→ **Try it**: Each line of the records has to be copied exactly, though the pictures must be left out.
Records for processing Start Marker
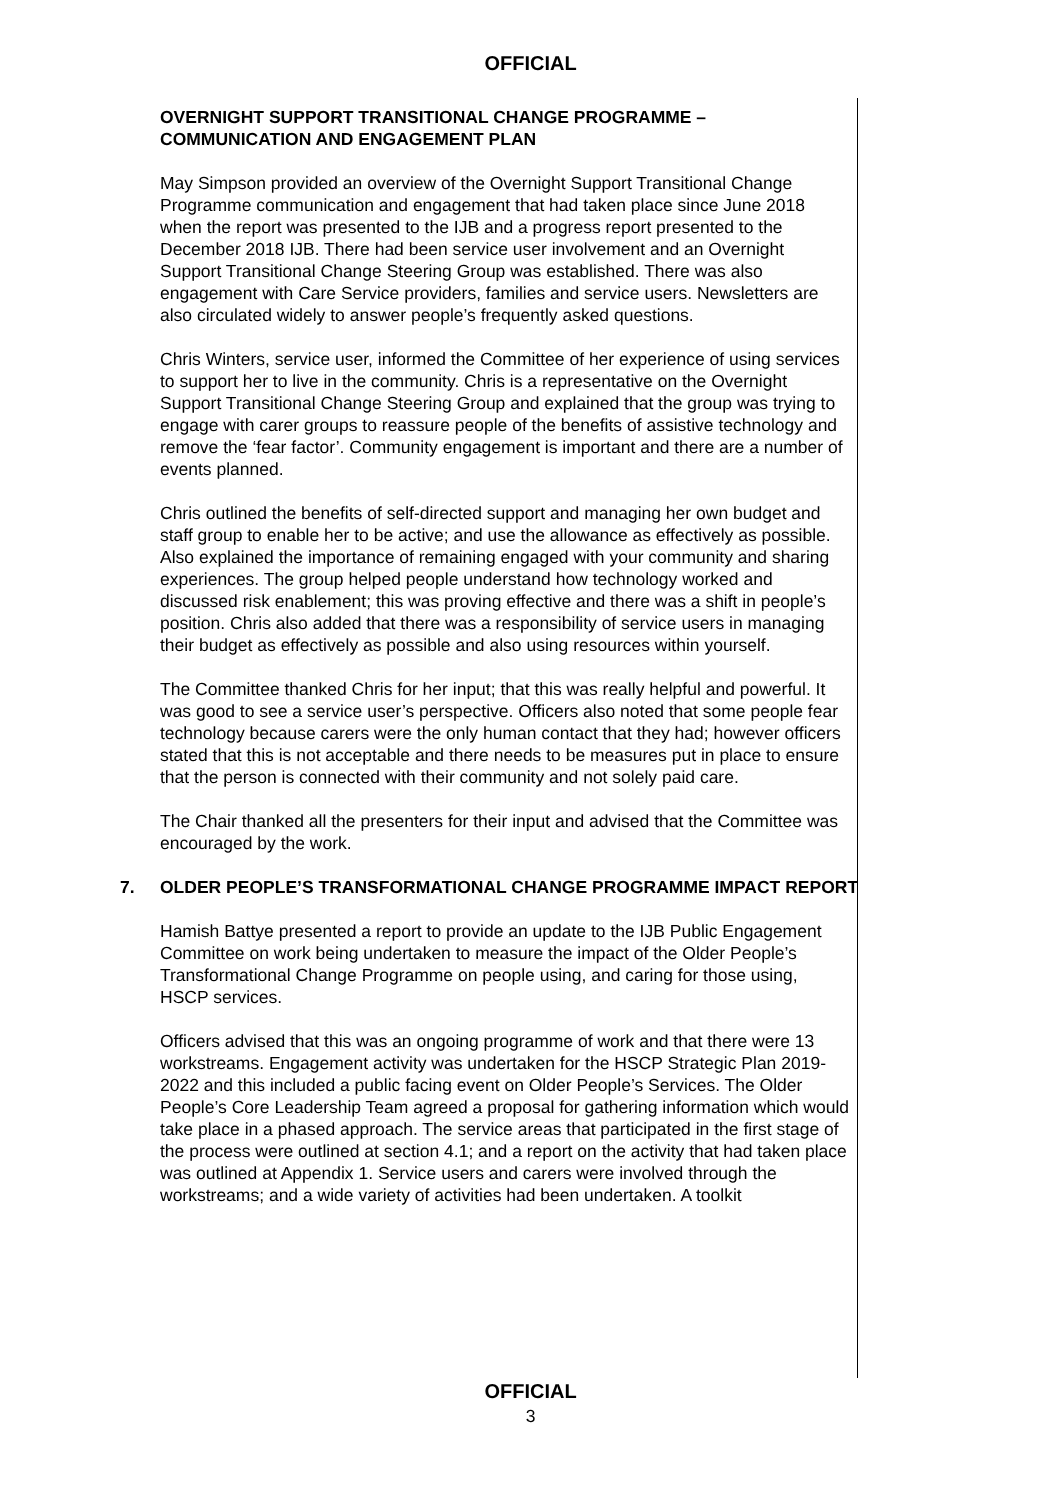OFFICIAL
OVERNIGHT SUPPORT TRANSITIONAL CHANGE PROGRAMME – COMMUNICATION AND ENGAGEMENT PLAN
May Simpson provided an overview of the Overnight Support Transitional Change Programme communication and engagement that had taken place since June 2018 when the report was presented to the IJB and a progress report presented to the December 2018 IJB. There had been service user involvement and an Overnight Support Transitional Change Steering Group was established. There was also engagement with Care Service providers, families and service users. Newsletters are also circulated widely to answer people’s frequently asked questions.
Chris Winters, service user, informed the Committee of her experience of using services to support her to live in the community. Chris is a representative on the Overnight Support Transitional Change Steering Group and explained that the group was trying to engage with carer groups to reassure people of the benefits of assistive technology and remove the ‘fear factor’. Community engagement is important and there are a number of events planned.
Chris outlined the benefits of self-directed support and managing her own budget and staff group to enable her to be active; and use the allowance as effectively as possible. Also explained the importance of remaining engaged with your community and sharing experiences. The group helped people understand how technology worked and discussed risk enablement; this was proving effective and there was a shift in people’s position. Chris also added that there was a responsibility of service users in managing their budget as effectively as possible and also using resources within yourself.
The Committee thanked Chris for her input; that this was really helpful and powerful. It was good to see a service user’s perspective. Officers also noted that some people fear technology because carers were the only human contact that they had; however officers stated that this is not acceptable and there needs to be measures put in place to ensure that the person is connected with their community and not solely paid care.
The Chair thanked all the presenters for their input and advised that the Committee was encouraged by the work.
7. OLDER PEOPLE’S TRANSFORMATIONAL CHANGE PROGRAMME IMPACT REPORT
Hamish Battye presented a report to provide an update to the IJB Public Engagement Committee on work being undertaken to measure the impact of the Older People’s Transformational Change Programme on people using, and caring for those using, HSCP services.
Officers advised that this was an ongoing programme of work and that there were 13 workstreams. Engagement activity was undertaken for the HSCP Strategic Plan 2019-2022 and this included a public facing event on Older People’s Services. The Older People’s Core Leadership Team agreed a proposal for gathering information which would take place in a phased approach. The service areas that participated in the first stage of the process were outlined at section 4.1; and a report on the activity that had taken place was outlined at Appendix 1. Service users and carers were involved through the workstreams; and a wide variety of activities had been undertaken. A toolkit
OFFICIAL
3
Records for processing End Marker
→ **Result for this task**:
OFFICIAL
OVERNIGHT SUPPORT TRANSITIONAL CHANGE PROGRAMME – COMMUNICATION AND ENGAGEMENT PLAN
May Simpson provided an overview of the Overnight Support Transitional Change Programme communication and engagement that had taken place since June 2018 when the report was presented to the IJB and a progress report presented to the December 2018 IJB. There had been service user involvement and an Overnight Support Transitional Change Steering Group was established. There was also engagement with Care Service providers, families and service users. Newsletters are also circulated widely to answer people’s frequently asked questions.
Chris Winters, service user, informed the Committee of her experience of using services to support her to live in the community. Chris is a representative on the Overnight Support Transitional Change Steering Group and explained that the group was trying to engage with carer groups to reassure people of the benefits of assistive technology and remove the ‘fear factor’. Community engagement is important and there are a number of events planned.
Chris outlined the benefits of self-directed support and managing her own budget and staff group to enable her to be active; and use the allowance as effectively as possible. Also explained the importance of remaining engaged with your community and sharing experiences. The group helped people understand how technology worked and discussed risk enablement; this was proving effective and there was a shift in people’s position. Chris also added that there was a responsibility of service users in managing their budget as effectively as possible and also using resources within yourself.
The Committee thanked Chris for her input; that this was really helpful and powerful. It was good to see a service user’s perspective. Officers also noted that some people fear technology because carers were the only human contact that they had; however officers stated that this is not acceptable and there needs to be measures put in place to ensure that the person is connected with their community and not solely paid care.
The Chair thanked all the presenters for their input and advised that the Committee was encouraged by the work.
7. OLDER PEOPLE’S TRANSFORMATIONAL CHANGE PROGRAMME IMPACT REPORT
Hamish Battye presented a report to provide an update to the IJB Public Engagement Committee on work being undertaken to measure the impact of the Older People’s Transformational Change Programme on people using, and caring for those using, HSCP services.
Officers advised that this was an ongoing programme of work and that there were 13 workstreams. Engagement activity was undertaken for the HSCP Strategic Plan 2019-2022 and this included a public facing event on Older People’s Services. The Older People’s Core Leadership Team agreed a proposal for gathering information which would take place in a phased approach. The service areas that participated in the first stage of the process were outlined at section 4.1; and a report on the activity that had taken place was outlined at Appendix 1. Service users and carers were involved through the workstreams; and a wide variety of activities had been undertaken. A toolkit
OFFICIAL
3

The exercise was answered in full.